New Alberta Health Minister Jason Copping takes his mask off to give a COVID-19 update in Edmonton, Tuesday, Sept. 21, 2021. THE CANADIAN PRESS/Jason Franson

New Alberta Health Minister Jason Copping takes his mask off to give a COVID-19 update in Edmonton, Tuesday, Sept. 21, 2021. THE CANADIAN PRESS/Jason Franson

Alberta to spend $300M on new critical care beds

$100 million of that will be spent this year to create 50 permanent ICU beds

Alberta’s health minister says the government will spend $300 million over the next three years to add more intensive care beds in hospitals.

Jason Copping says $100 million of that will be spent this year to create 50 permanent ICU beds across the province.

Copping says the COVID-19 crisis, which overwhelmed existing intensive care units, highlighted the need to add more beds quickly.

“It did teach us a valuable lesson. Alberta needs more health-care capacity,” Copping told reporters in Lethbridge Wednesday.

“We need the flexibility to treat those who come into our medical clinics and hospitals, as well as to respond to surges caused by unforeseen events like COVID-19.”

Details of when and where the beds will be set up are being worked out under the direction of Alberta Health Services.

Alberta had 173 intensive care beds before the pandemic but had to drastically ramp up critical care spaces to meet surging demand as multiple waves of COVID-19 hit. The Armed Forces had to be called in to assist.

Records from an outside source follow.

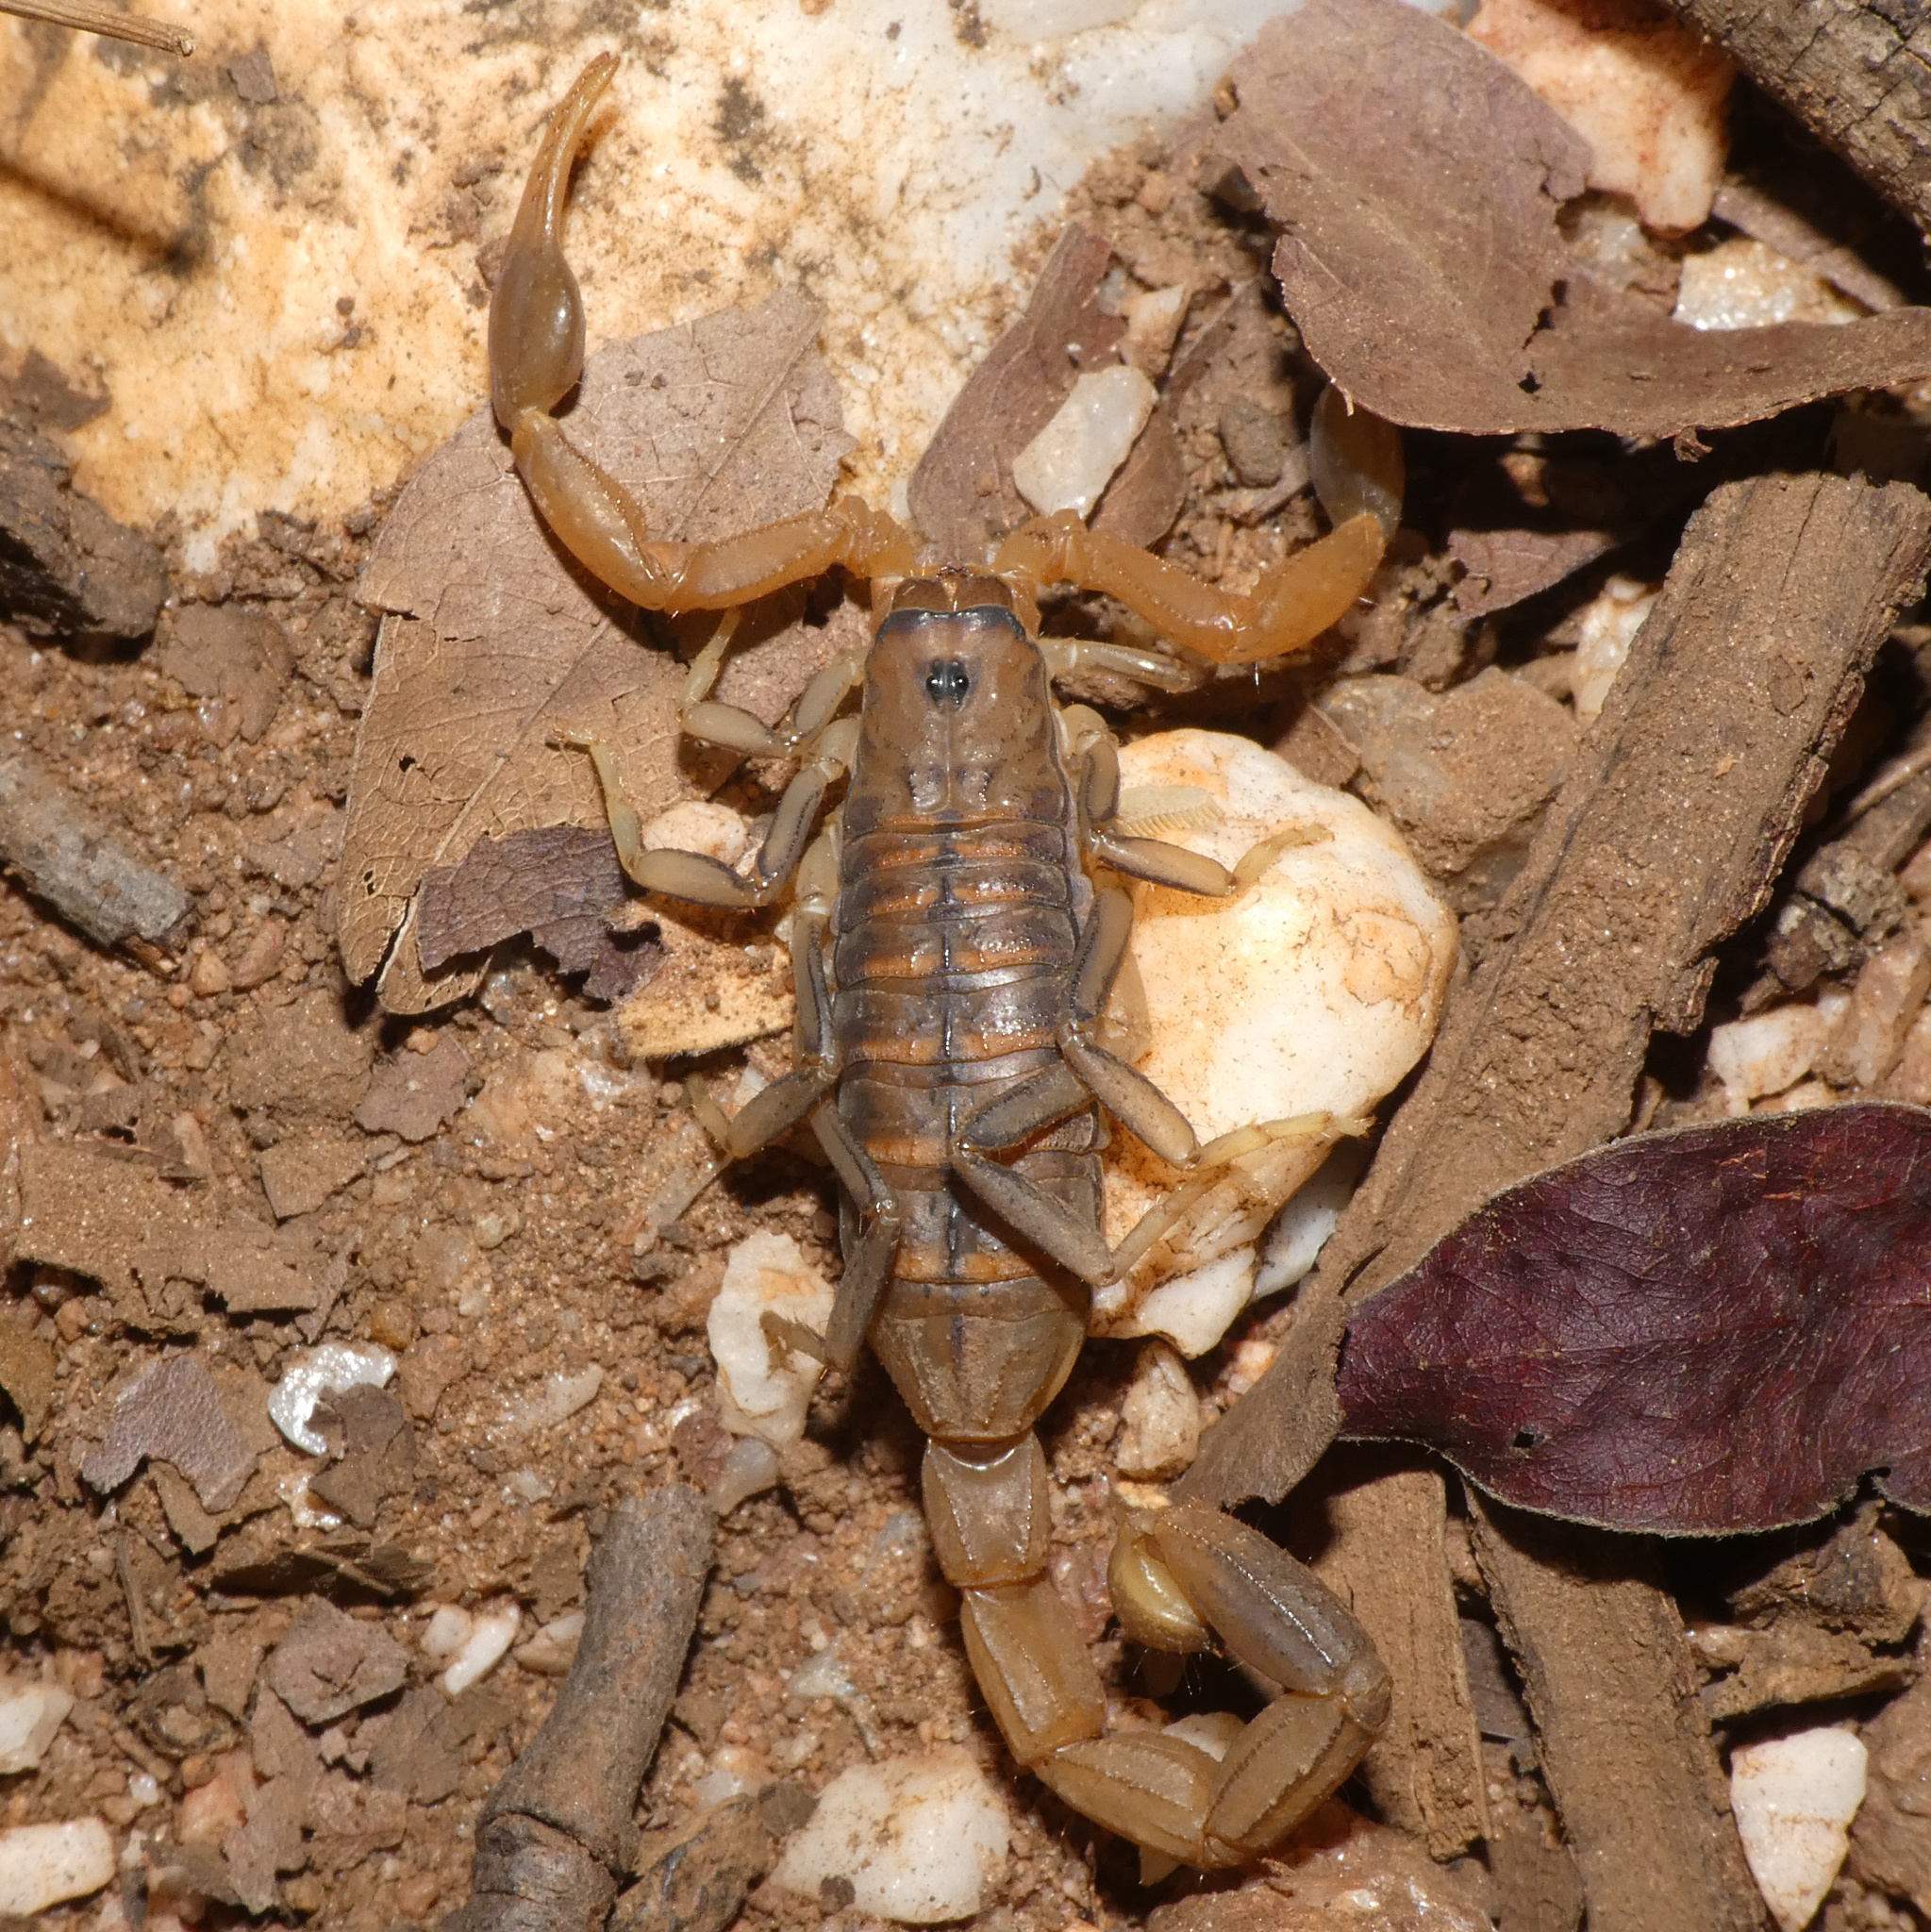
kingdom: Animalia
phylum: Arthropoda
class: Arachnida
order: Scorpiones
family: Buthidae
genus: Uroplectes
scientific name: Uroplectes planimanus
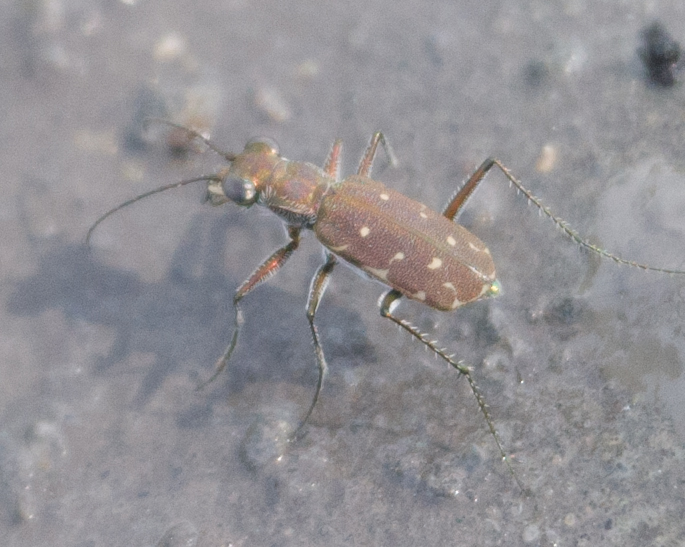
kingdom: Animalia
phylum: Arthropoda
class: Insecta
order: Coleoptera
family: Carabidae
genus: Myriochila
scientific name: Myriochila melancholica
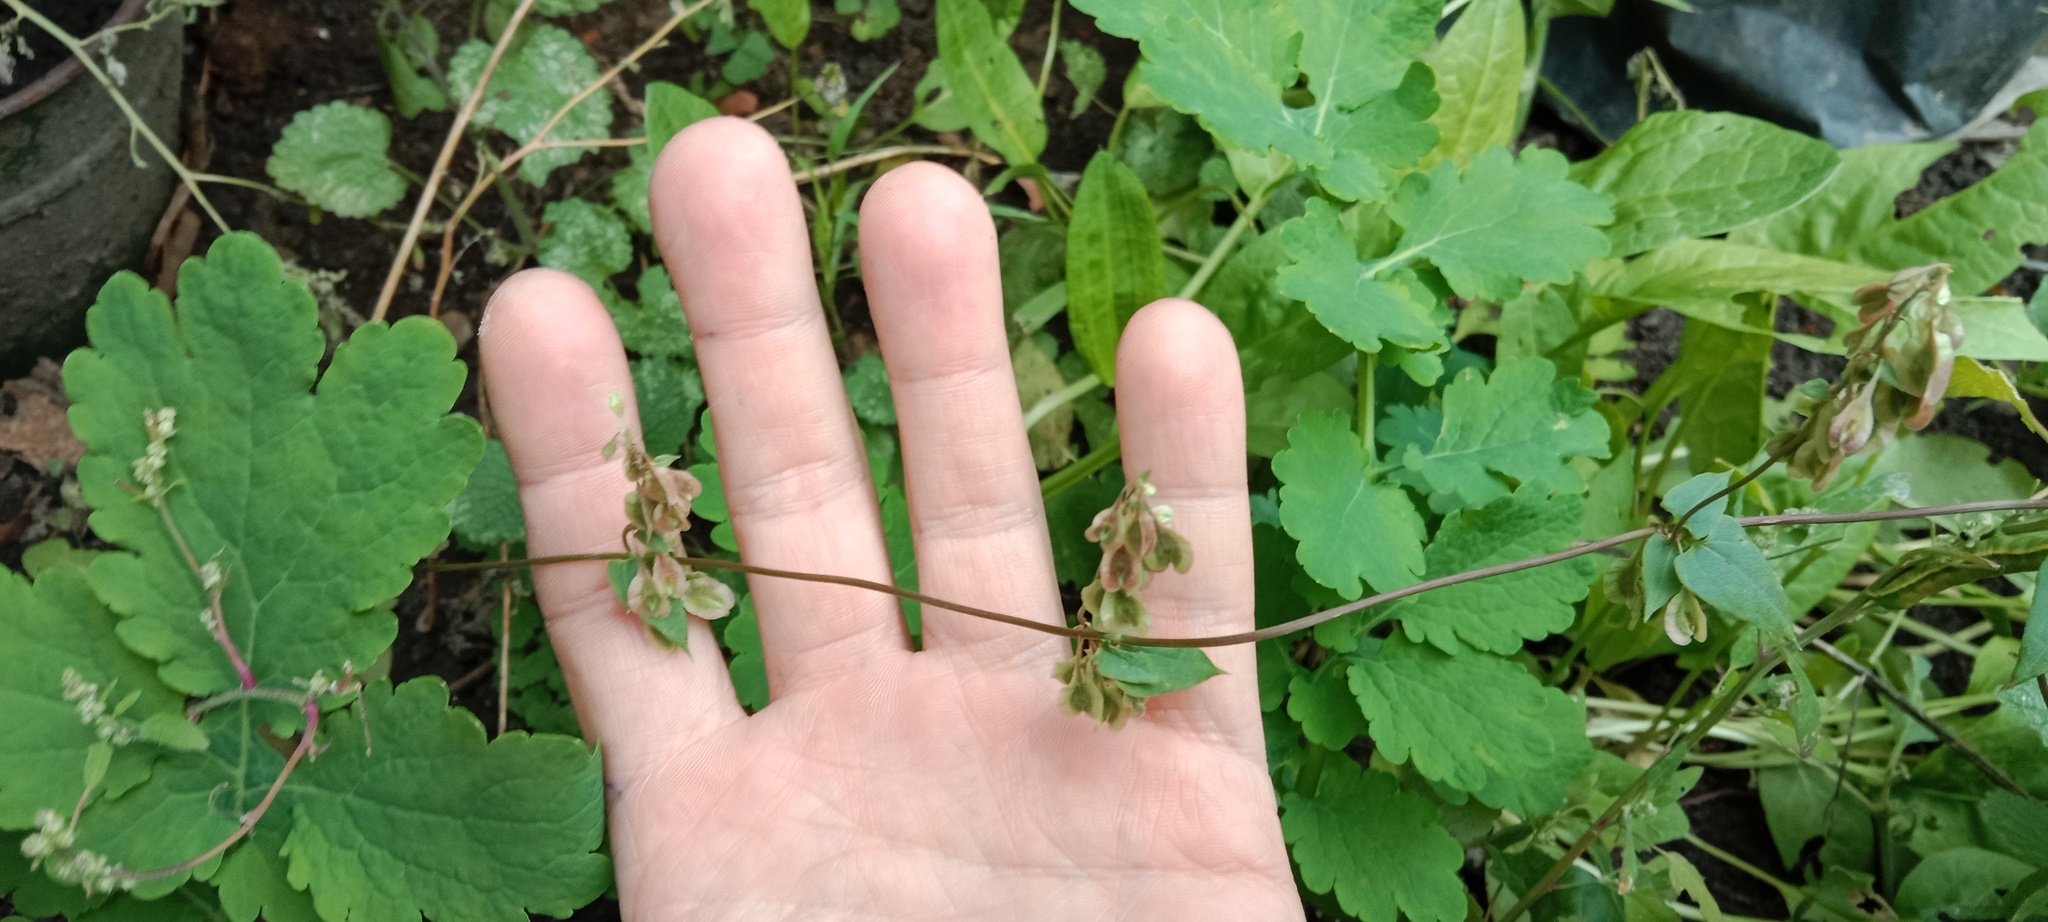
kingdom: Plantae
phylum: Tracheophyta
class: Magnoliopsida
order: Ranunculales
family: Papaveraceae
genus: Chelidonium
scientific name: Chelidonium majus
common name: Greater celandine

Copping said due to fast action by health staff and rising vaccination rates, the system was never overwhelmed to the point where doctors would have had to decide which patients got life-saving care and which did not.

Most of the new money is to go toward hiring staff for the beds and for planning how to redeploy health workers when ICU demand is slow.

“We expect these new beds to come online soon in the coming months,” he said.

The spending flows from last week’s proposed 2022-23 budget, which adds $600 million to the health operating budget, a commitment rising to $1.8 billion in 2024-25.

The money is to finance new intensive care beds, hospital spaces, lab and hospital expansion, and to help recruit more physicians and nurses, particularly to fill vacancies in rural and remote areas.

Opposition NDP health critic David Shepherd said Premier Jason Kenney’s United Conservative Party government faces a credibility gap after belittling nurses during wage negotiations and fighting with doctors over fees and rules during the COVID-19 crisis.

“Thanks to the UCP’s mismanagement of health care, Alberta hospitals can’t staff the beds they already have,” said Shepherd.

“There are 25 communities in Alberta where there are hospital beds closed and services cut right now due the UCP’s health-care staffing crisis.

“Albertans cannot trust the UCP with their health care.”